» Problem: Gather every line below where "work" appears.

(Stored data entries)
▬▬▬▬▬▬

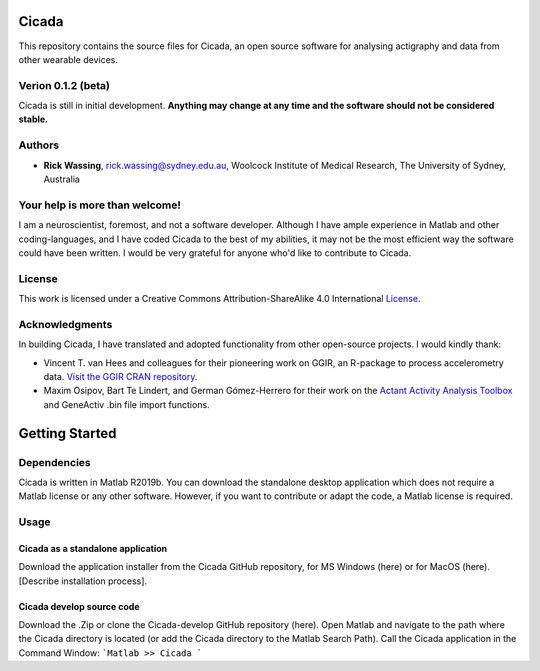 ======
Cicada
======

This repository contains the source files for Cicada, an open source software for analysing actigraphy and data from other wearable devices.

Verion 0.1.2 (beta)
===================

Cicada is still in initial development. **Anything may change at any time and the software should not be considered stable.**

Authors
=======

-   **Rick Wassing**, rick.wassing@sydney.edu.au, Woolcock Institute of Medical Research, The University of Sydney, Australia

Your help is more than welcome!
===============================

I am a neuroscientist, foremost, and not a software developer. Although I have ample experience in Matlab and other coding-languages, and I have coded Cicada to the best of my abilities, it may not be the most efficient way the software could have been written. I would be very grateful for anyone who'd like to contribute to Cicada.

License
=======

|License| This work is licensed under a Creative Commons Attribution-ShareAlike 4.0 International License_.

.. |License| image:: https://i.creativecommons.org/l/by-sa/4.0/80x15.png
.. _License: http://creativecommons.org/licenses/by-sa/4.0/

Acknowledgments
===============

In building Cicada, I have translated and adopted functionality from other open-source projects.
I would kindly thank:

-   Vincent T. van Hees and colleagues for their pioneering work on GGIR, an R-package to process accelerometry data. `Visit the GGIR CRAN repository`_.
-   Maxim Osipov, Bart Te Lindert, and German Gómez-Herrero for their work on the `Actant Activity Analysis Toolbox`_ and GeneActiv .bin file import functions.

.. _`Visit the GGIR CRAN repository`: https://cran.r-project.org/web/packages/GGIR/index.html
.. _`Actant Activity Analysis Toolbox`: https://github.com/btlindert/actant-1

===============
Getting Started
===============

Dependencies
============

Cicada is written in Matlab R2019b. You can download the standalone desktop application which does not require a Matlab license or any other software. However, if you want to contribute or adapt the code, a Matlab license is required.

Usage
=====

Cicada as a standalone application
----------------------------------

Download the application installer from the Cicada GitHub repository, for MS Windows (here) or for MacOS (here). [Describe installation process].

Cicada develop source code
--------------------------

Download the .Zip or clone the Cicada-develop GitHub repository (here). 
Open Matlab and navigate to the path where the Cicada directory is located (or add the Cicada directory to the Matlab Search Path).
Call the Cicada application in the Command Window:
```Matlab
>> Cicada
```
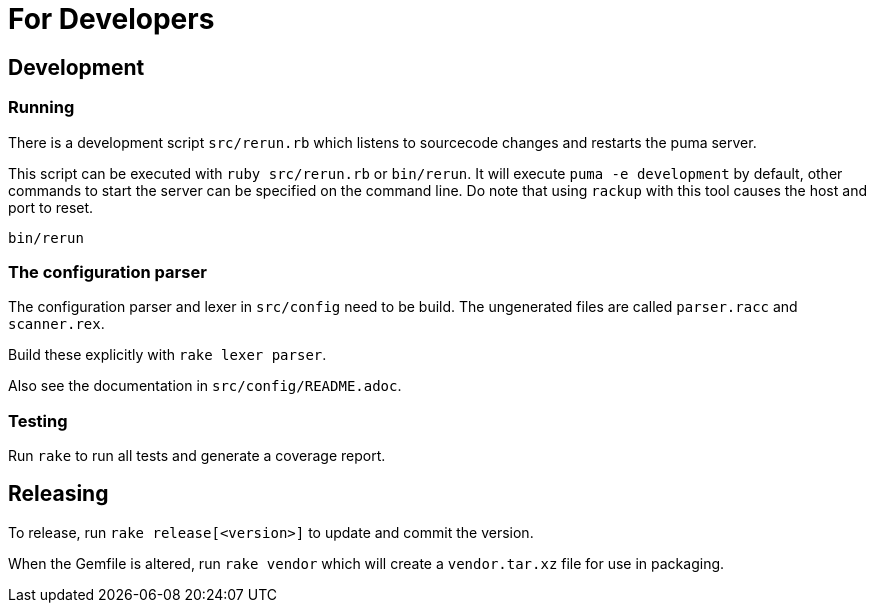 = For Developers

== Development
=== Running
There is a development script `src/rerun.rb` which listens to sourcecode changes and restarts the puma server.

This script can be executed with `ruby src/rerun.rb` or `bin/rerun`.
It will execute `puma -e development` by default, other commands to start the server can be specified on the command line.
Do note that using `rackup` with this tool causes the host and port to reset.

```
bin/rerun
```

=== The configuration parser
The configuration parser and lexer in `src/config` need to be build.
The ungenerated files are called `parser.racc` and `scanner.rex`.

Build these explicitly with `rake lexer parser`.

Also see the documentation in `src/config/README.adoc`.

=== Testing

Run `rake` to run all tests and generate a coverage report.

== Releasing
To release, run `rake release[<version>]` to update and commit the version.

When the Gemfile is altered, run `rake vendor` which will create a `vendor.tar.xz` file for use in packaging.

▬▬▬▬▬▬

» Answer to this problem:
|License| This work is licensed under a Creative Commons Attribution-ShareAlike 4.0 International License_.
-   Vincent T. van Hees and colleagues for their pioneering work on GGIR, an R-package to process accelerometry data. `Visit the GGIR CRAN repository`_.
-   Maxim Osipov, Bart Te Lindert, and German Gómez-Herrero for their work on the `Actant Activity Analysis Toolbox`_ and GeneActiv .bin file import functions.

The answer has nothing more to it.